Several limitations of this cost-savings analysis should be noted. First, it is not intended to convince persons who refuse to accept the data that SSPs can be effective in reducing HIV transmission or refuse to accept the data showing SSPs do not increase drug use. This analysis builds upon the large research base showing effectiveness of SSPs and lack of increases in drug use and will not be convincing to persons who reject those data. The cost-savings analyses are meant to show that, in addition to saving lives, SSPs are extremely likely to save money for their communities. Second, the analysis cannot be readily applied to SSPs that are not “functioning very well.” In particular, the cost-savings analysis cannot be applied to a local SSP that reaches very small numbers of PWID or that distributes very small numbers of sterile syringes. In those situations, the cost saving logic should be used to advocate for improving the operations of the local SSP.

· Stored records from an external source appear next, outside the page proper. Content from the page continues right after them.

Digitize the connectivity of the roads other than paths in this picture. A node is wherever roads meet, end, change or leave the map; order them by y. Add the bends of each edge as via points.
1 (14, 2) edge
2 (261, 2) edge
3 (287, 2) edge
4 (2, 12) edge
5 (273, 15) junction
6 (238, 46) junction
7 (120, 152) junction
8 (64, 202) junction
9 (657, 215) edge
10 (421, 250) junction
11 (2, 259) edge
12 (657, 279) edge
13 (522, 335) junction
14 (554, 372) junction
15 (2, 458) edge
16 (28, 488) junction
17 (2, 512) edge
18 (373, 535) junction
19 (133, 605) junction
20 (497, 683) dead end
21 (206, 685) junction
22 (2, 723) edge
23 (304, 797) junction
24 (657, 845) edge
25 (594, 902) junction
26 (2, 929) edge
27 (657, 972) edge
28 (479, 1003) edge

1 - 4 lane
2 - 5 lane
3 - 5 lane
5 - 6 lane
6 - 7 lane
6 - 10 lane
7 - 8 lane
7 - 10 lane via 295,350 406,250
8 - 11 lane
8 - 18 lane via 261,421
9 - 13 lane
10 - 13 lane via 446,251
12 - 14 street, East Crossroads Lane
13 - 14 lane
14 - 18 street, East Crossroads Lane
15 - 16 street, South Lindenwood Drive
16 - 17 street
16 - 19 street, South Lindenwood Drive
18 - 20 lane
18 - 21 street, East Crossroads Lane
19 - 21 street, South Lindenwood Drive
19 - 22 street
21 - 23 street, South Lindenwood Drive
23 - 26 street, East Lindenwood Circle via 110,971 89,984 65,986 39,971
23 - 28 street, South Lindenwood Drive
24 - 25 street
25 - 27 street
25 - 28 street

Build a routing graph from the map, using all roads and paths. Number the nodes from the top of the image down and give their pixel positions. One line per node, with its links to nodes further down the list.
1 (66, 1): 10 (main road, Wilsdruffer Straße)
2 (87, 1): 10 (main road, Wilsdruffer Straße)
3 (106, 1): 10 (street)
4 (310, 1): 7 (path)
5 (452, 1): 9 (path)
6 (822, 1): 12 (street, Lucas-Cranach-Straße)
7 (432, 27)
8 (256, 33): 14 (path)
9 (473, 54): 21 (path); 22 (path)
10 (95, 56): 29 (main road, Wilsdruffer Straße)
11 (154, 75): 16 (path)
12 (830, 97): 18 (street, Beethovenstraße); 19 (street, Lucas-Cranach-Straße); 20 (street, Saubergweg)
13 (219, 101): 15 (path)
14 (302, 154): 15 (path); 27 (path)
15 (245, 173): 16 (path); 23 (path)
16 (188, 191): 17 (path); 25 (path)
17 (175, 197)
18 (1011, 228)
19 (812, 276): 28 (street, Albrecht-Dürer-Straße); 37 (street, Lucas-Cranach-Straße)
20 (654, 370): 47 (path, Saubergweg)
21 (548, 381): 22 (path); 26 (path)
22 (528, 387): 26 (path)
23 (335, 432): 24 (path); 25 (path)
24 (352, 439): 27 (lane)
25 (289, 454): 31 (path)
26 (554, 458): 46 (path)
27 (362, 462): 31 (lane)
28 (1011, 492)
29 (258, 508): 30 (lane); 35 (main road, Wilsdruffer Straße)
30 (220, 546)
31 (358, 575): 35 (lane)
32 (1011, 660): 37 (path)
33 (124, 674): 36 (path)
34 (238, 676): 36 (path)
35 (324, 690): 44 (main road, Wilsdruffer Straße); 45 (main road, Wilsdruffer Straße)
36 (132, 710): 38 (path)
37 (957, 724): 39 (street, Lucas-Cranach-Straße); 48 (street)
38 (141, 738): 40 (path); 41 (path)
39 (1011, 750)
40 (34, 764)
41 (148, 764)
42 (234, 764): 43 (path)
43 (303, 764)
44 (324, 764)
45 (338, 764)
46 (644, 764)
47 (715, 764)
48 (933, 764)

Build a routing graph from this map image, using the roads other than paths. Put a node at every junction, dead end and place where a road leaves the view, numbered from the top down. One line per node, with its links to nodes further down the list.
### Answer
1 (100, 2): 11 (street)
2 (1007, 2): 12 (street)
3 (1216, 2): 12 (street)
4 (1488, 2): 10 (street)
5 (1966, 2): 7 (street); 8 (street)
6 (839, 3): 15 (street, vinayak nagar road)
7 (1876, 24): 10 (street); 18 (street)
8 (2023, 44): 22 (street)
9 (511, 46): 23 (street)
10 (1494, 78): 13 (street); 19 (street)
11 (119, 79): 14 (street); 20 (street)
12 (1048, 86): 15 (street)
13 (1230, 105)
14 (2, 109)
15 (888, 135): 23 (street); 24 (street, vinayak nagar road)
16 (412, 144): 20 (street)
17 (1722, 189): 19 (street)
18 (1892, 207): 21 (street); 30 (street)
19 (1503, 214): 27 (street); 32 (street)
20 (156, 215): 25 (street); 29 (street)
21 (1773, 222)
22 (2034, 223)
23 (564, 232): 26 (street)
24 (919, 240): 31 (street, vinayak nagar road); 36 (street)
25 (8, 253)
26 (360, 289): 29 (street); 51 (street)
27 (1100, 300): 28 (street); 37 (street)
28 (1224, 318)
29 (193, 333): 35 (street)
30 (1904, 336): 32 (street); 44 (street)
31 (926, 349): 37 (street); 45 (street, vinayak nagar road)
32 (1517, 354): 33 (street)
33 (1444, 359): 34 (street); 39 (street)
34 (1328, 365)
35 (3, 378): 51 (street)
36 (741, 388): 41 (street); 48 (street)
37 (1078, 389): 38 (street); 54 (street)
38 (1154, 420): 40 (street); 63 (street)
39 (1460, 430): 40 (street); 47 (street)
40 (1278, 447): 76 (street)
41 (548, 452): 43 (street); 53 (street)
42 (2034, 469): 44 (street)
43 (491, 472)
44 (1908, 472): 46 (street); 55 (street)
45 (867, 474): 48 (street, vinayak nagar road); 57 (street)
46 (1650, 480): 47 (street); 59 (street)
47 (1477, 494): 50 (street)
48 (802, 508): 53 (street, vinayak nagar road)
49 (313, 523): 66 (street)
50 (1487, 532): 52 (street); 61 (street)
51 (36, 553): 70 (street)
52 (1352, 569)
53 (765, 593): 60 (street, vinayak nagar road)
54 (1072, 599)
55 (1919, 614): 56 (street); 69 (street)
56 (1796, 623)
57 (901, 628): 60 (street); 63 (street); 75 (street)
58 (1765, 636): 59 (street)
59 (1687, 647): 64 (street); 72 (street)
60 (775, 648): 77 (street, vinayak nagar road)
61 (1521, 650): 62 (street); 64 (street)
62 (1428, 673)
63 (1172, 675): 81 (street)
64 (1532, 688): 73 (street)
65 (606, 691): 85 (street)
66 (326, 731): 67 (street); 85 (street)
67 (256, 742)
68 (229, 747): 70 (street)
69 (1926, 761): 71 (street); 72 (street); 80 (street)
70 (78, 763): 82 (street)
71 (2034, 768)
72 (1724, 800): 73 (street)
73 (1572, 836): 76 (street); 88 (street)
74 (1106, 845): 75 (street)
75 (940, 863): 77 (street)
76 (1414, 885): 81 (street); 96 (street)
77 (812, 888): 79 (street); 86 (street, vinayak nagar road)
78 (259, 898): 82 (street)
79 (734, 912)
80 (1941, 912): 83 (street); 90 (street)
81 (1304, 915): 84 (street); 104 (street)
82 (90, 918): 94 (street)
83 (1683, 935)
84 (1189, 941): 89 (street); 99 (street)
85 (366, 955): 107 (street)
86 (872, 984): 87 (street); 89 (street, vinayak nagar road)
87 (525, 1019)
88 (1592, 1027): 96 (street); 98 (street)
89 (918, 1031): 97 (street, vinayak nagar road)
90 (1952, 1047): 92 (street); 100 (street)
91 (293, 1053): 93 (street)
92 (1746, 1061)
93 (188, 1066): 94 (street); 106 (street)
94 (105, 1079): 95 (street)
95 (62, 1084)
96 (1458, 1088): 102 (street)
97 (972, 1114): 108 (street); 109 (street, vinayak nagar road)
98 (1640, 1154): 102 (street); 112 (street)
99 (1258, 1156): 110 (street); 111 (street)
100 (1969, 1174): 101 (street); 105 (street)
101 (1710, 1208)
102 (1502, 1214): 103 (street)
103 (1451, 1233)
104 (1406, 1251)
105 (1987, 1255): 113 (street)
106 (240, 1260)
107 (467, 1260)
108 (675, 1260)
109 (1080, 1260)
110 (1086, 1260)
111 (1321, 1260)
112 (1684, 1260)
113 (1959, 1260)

The cost analysis presented here is based on conditions in the USA. Conditions in other countries, particularly low and middle income countries and in countries that do not have commitments to provide treatment for HIV seropositive persons, may be quite different, though the logic of the analysis would still apply.

Conclusion

The procedures and analyses provided here were designed so that SSPs (1) in areas where HIV transmission among PWID is being controlled and (2) for SSPs that are functioning very well would be able to answer questions about their financial impact on the community with the statement noted in the introduction: “We have collected and analyzed the data on HIV transmission among PWID in our area and on the operations of our program, and, considering the high cost of treating HIV infections, we can be quite confident that our SSP is saving money for our community.” The analyses do utilize current knowledge of HIV transmission and of good practices for SSPs. The analyses are also relatively simple and can be conducted with data that should be available in most localities in the USA.